The LP burden of GP-led deals

While secondaries activity shows no signs of slowing, LPs and GPs need to get on the same page about how to smooth out this process for institutional investors going forward.

An interesting piece in the Wall Street Journal caught my eye the other day.

The story shared concerns some LPs have about continuation funds, which has become a major force in not only the secondary world, but also for LPs who have to decide what to do with these things.

LPs generally have a choice to either cash out of the assets that are the focus of the GP-led secondary deal (either single or multiple assets), or roll their existing interests in the assets into a continuation fund formed to hold the assets. Continuation funds come with their own fees, governance rules and time limit.

For LPs with large portfolios, they may be dealing with numerous GP-led processes simultaneously, throwing something of an administration burden on their usually understaffed private equity teams.

Many LPs would prefer to not have to decide at all, and to simply roll along with the GP on the same terms they had in the existing fund. This is known as the status quo option, and it’s one that has been fading out of popularity in many processes.

The argument against a status quo option is that it is superfluous when the LP is being offered the choice between a strong cash-out price, or the chance to “reinvest” (rather than “roll”) into the continuation fund for a strong asset or assets with room to grow.

That argument doesn’t usually fly with LPs.
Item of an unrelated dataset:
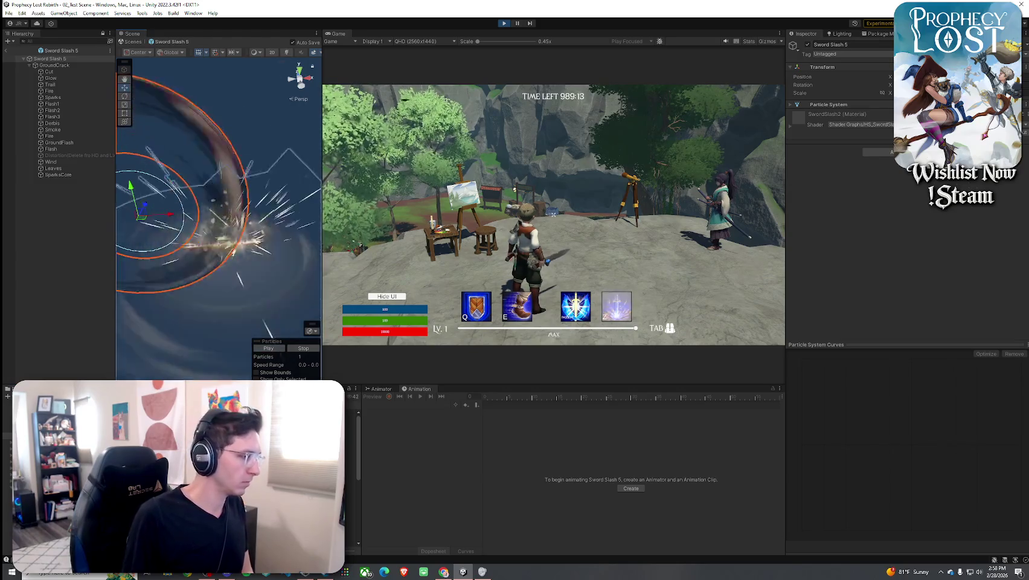
# Open Sword Slash 7, inspect its Distortion child, orbit and preview it, then open Sword Slash 8.
pyautogui.click(272, 347)
pyautogui.click(289, 508)
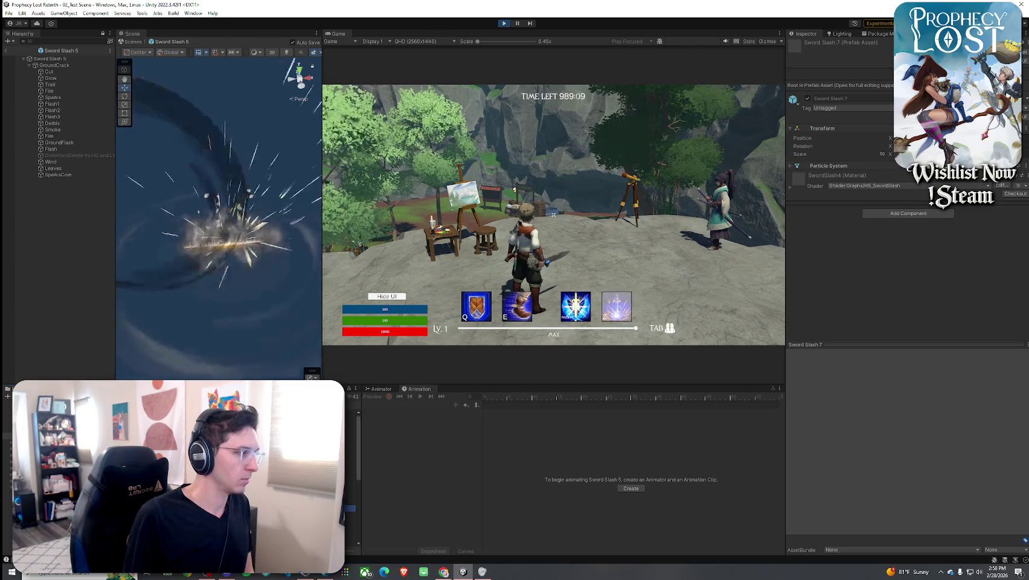
pyautogui.doubleClick(290, 495)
While GPs using secondaries have crafted elegant solutions at times for assets where they see more room for growth, or need more time to find an exit, mostly LPs would prefer to see GPs stick to the timeline agreed in the original fund contract.
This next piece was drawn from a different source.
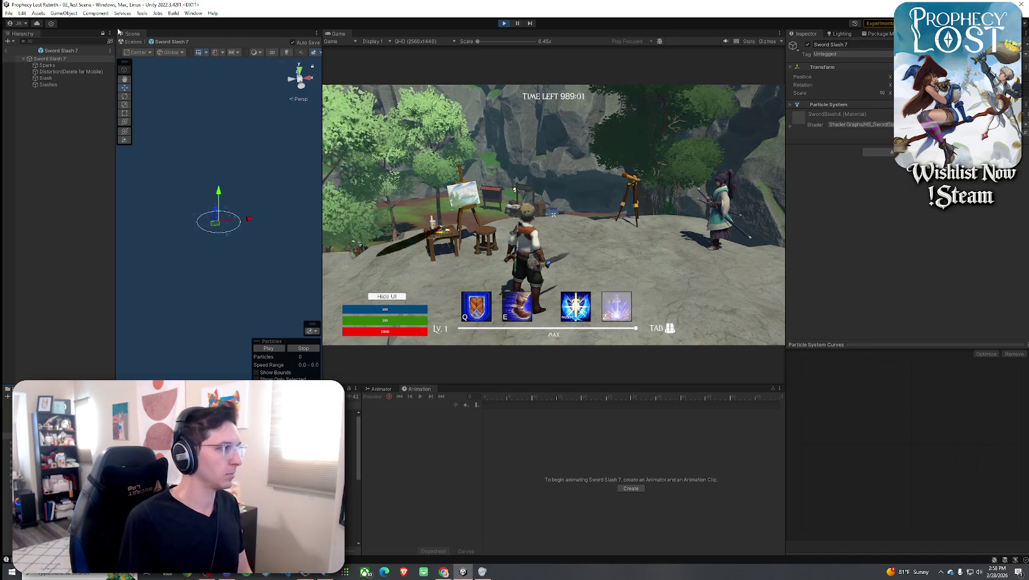
pyautogui.click(76, 71)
Adding to the burden, sometimes the GPs give LPs a short period of time in which to decide how to proceed, with an automatic choice built in for those LPs who don’t answer.
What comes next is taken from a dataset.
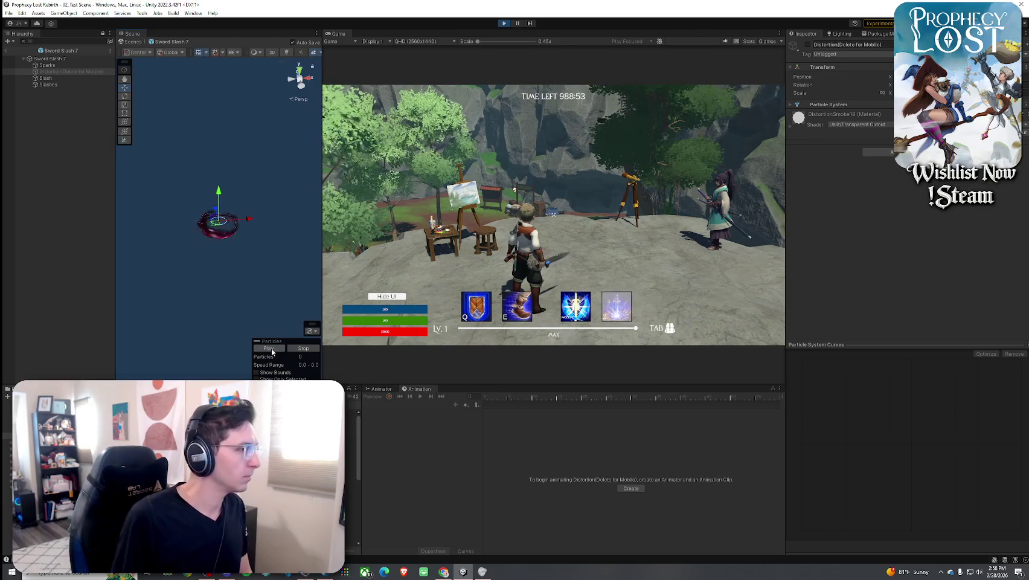
pyautogui.click(54, 58)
According to the WSJ article, in some cases LPs only had a week to decide which course of action to take, according to Mina Pacheco Nazemi, co-head of funds and co-investments at investment-management firm Barings LLC.

“LPs are busy. They have a lot on their plate, and making that decision within a week period is very unfair,” Nazemi told conference attendees during a virtual meeting of the Teacher Retirement System of Texas’s annual emerging manager conference.

Considering fundraising is busier at the beginning of 2022 than many market participants have ever seen (a refrain I hear every year!), adding the administrative responsibility of multiple GP-led processes can prove quite a burden to LP organizations.

LPs also have to scrutinize the new terms on the continuation fund, which are increasingly getting more aggressive, moving into the “premium” terms territory, sources have told me. This has the potential to throw the alignment between LP and GP out of whack.

While secondaries activity shows no signs of slowing, LPs and GPs need to get on the same page about how to smooth out this process for institutional investors going forward. One way to do that could be starting to build out terms in the LPA that help streamline the process.

And according to some sources, GPs are beginning to explore front-loading “liquidity solutions” in fund contracts. Will be interesting to see if this catches on.